An Empirical Exploration of Organizational Cybernetics in Three Human Service Agencies
Employee engagement is viewed as a critical component of organizational performance (Cartwright & Holmes, 2006; Saks, 2006) and encompasses employees' perceptions of the effectiveness of their organization (Denison, 1995), their satisfaction with their employer’s support for professional growth and development (Goodman, 2001; Quinn, 1988), and internal and external issues, such as funding, organizational culture, communication and managerial styles, trust, respect and leadership (Kimberly, 2008; Packard, 2010; Schalock & Bonham, 2003; Zammuto, 2000). This multidimensional way of conceptualizing organizational performance naturally lends itself to systems approaches to understanding this behavior, specifically, Stafford Beer’s Viable System Model, which he based on organizational cybernetics. In this model, Beer posits that a viable system is any system organized in such a way as to meet the demands of surviving in a changing environment. In this model, an organization is divided into five functions: System 1 direct service staff, System 2 policies and procedures, System 3 resources, and System 4-5 the executive leadership (Beer, 1984, 1985). This framework has had limited treatment in the human services (Fitch, 2006), but has been used extensively in operational research (Espejo & Gill, 1997; Leonard, 2000; Schwaninger, 2006; Vidgen, 1998; Yolles, 2004). This study sought to empirically validate whether or not the viable system model can be used to understand organizational functioning.
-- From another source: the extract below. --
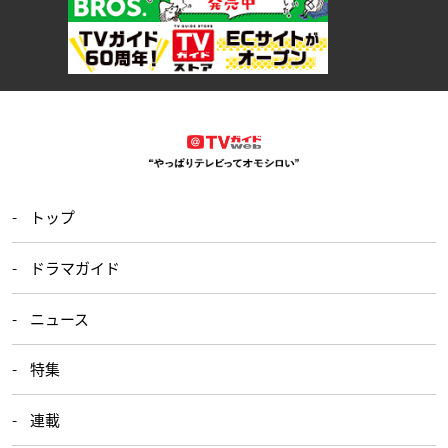
トップ
ドラマガイド
ニュース
特集
連載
Using data from the Survey of Employee Engagement (SEE), 1809 employees from a child welfare agency, 2928 from a public welfare agency, and 1018 from a youth services agency completed an online survey. The results were analyzed using structural equation modeling (SEM). The SEE encompasses 71 items across 14 constructs which were mapped onto Beer’s viable system model. The response rate ranged from 67% to 83% across the agencies. The SEM was comprised of items representing Systems 1-5 as constructs with the addition of two constructs: one focused on the informational needs of the workers (labeled Variety Amplification), and the second construct functioned as the dependent variable and represented overall organizational performance. Missing data ranged from 0-5% and was addressed by AMOS’ full information maximum likelihood method.
The final model had fit indices over .90 indicating a good model fit for all three agencies. The independent variables predicted 83% of the variance in the dependent variable for the child welfare agency, 81% for the public welfare agency, and 89% for the youth services agency. In sum, the Viable System Model demonstrated a remarkable ability to explain organizational functioning in three different agencies.
The benefit of SEM over the more traditional reporting out of employee engagement scale scores is that it provides a simultaneous analysis of the variables against each other as they predict organizational functioning. The findings align with Beer’s hypothesized viable system model and lends further credence to its importance in understanding organizational performance. It lets public welfare administrators know where to focus their efforts in increasing organizational performance within existing resource constraints.